SPYT is built from the following artifacts:

  • A .tar archive with patched Spark that is deployed to YTsaurus and read at cluster startup;
  • ytsaurus-pyspark pip package with patched Spark files as in the .tar above;
  • ytsaurus-spyt pip package which in turn depends on ytsaurus-pyspark package. It contains the assembly of all SPYT modules and their dependencies that are not included in Spark distributive. The package is deployed to pypi repository and client hosts. It also contains CLI utilities for launching an inner Spark standalone cluster and for submitting applications to it.

When a new version of ytsaurus-spyt is installed ytsaurus-pyspark updates automatically.
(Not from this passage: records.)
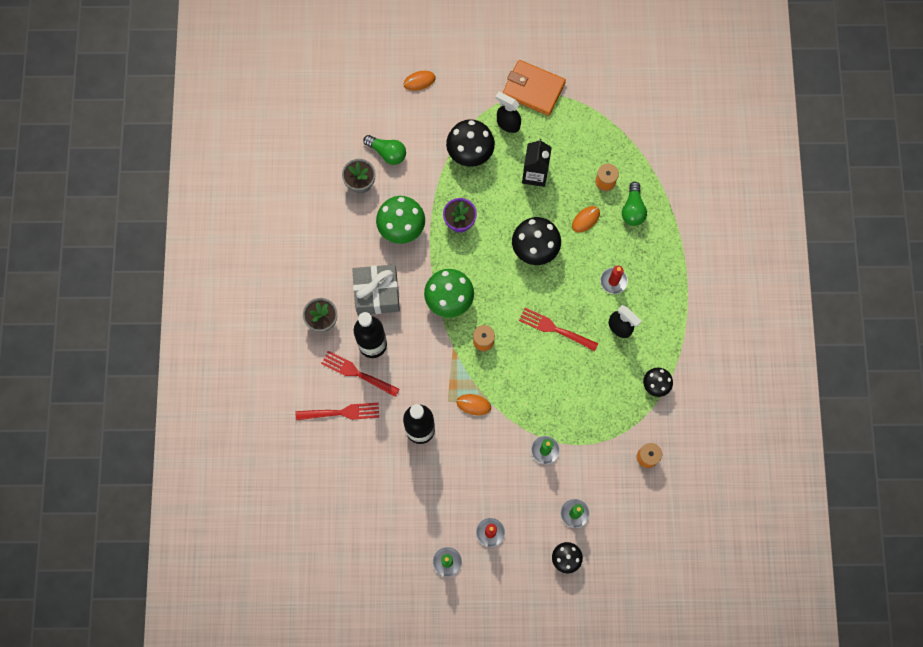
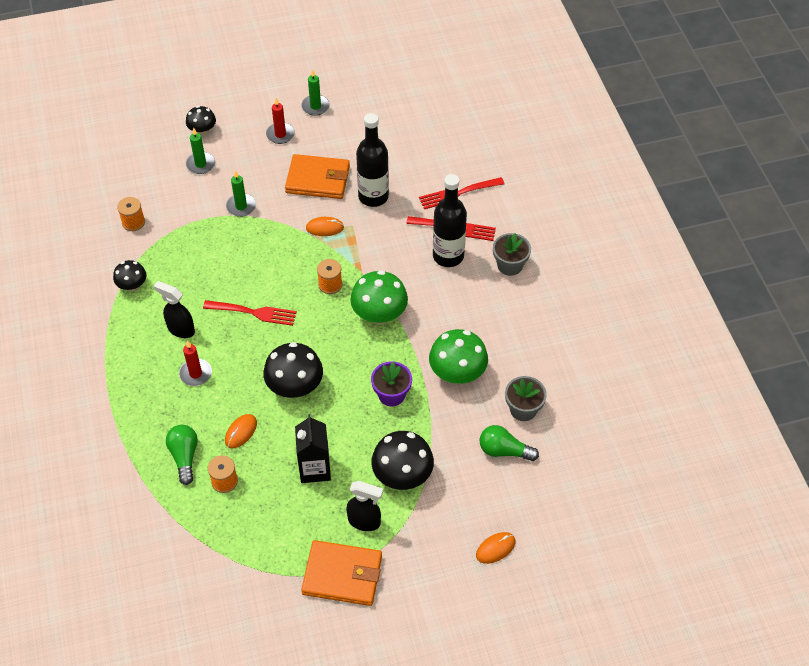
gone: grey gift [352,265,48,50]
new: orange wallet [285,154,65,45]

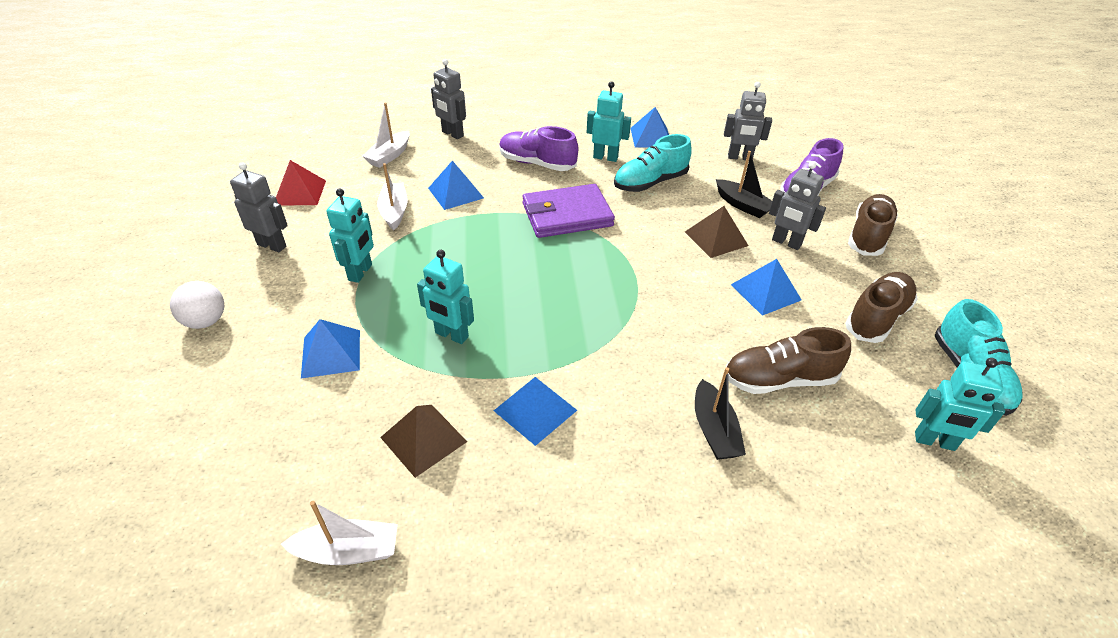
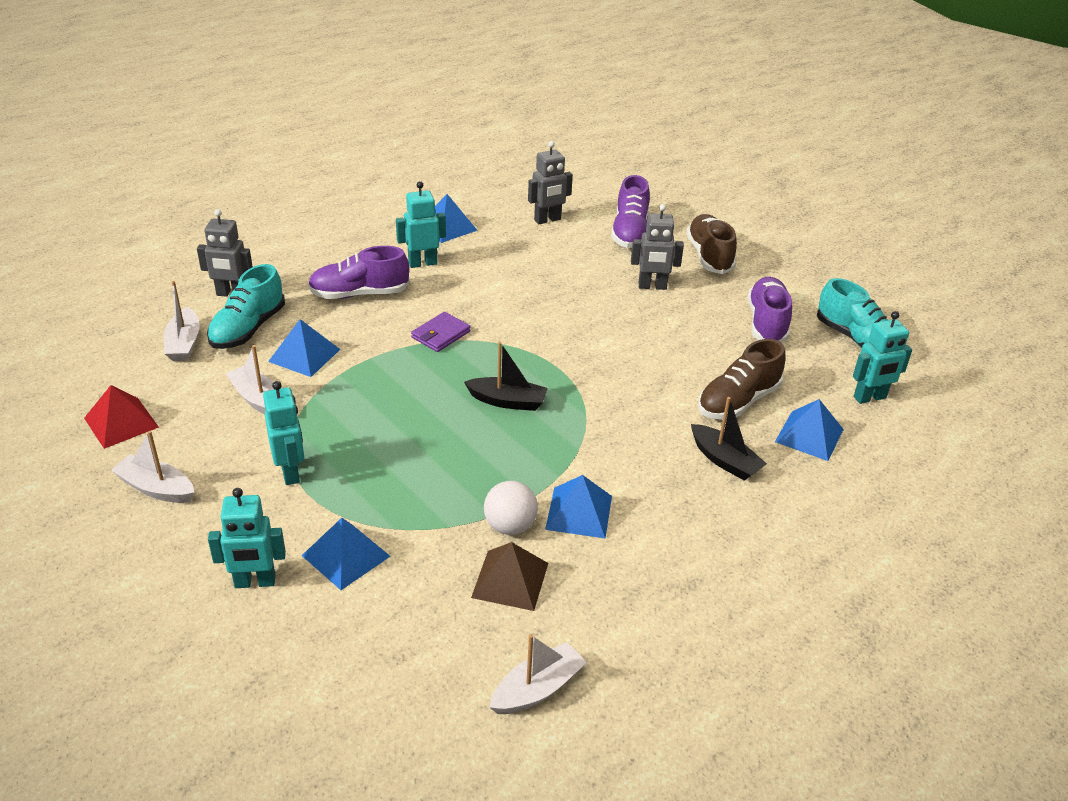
gone: brown pyramid [685,206,64,52]
shifted: white ball [170,281,54,48] to [484,481,54,54]; turquoise robot [417,250,57,94] to [208,488,78,100]; turquoise shoe [614,134,78,58] to [207,264,78,85]; black boat [716,151,56,67] to [464,342,84,69]; blue pyramid [731,259,70,57] to [775,399,69,62]
swapped: grey robot [230,162,58,90] to white boat [111,431,84,72]
repainted: brown shoe [845,272,73,71] to purple shoe [748,277,44,66]
scaled: purple wallet [522,184,93,54] = [411,312,60,40] x0.55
In most cases, a ytsaurus-spyt update is sufficient. However, sometimes, to make new functionality work, you will have to update your cluster. You can find out the update procedure and scope based on the specific version.

Update procedure

  • Cluster and client version number consists of three parts. Update of the last (minor) part means that backward compatibility is preserved and the change affects only one component.
  • When a middle (major) part of the version is updated backward compatibility with clusters of previous versions may not be preserved so it is recommended to use a client with the same major version as cluster.
  • Cluster version can be chosen on launching via spark-launch-yt in --spyt-version parameter. When the version is not specified the last release version will be used.
  • Client version in client mode (Jupyter notebooks) is the same as ytsaurus-spyt package version.
  • Client version in cluster mode can be specified using --spyt-version parameter for spark-submit-yt command. When the version is not specified the last compatible with the cluster version will be used.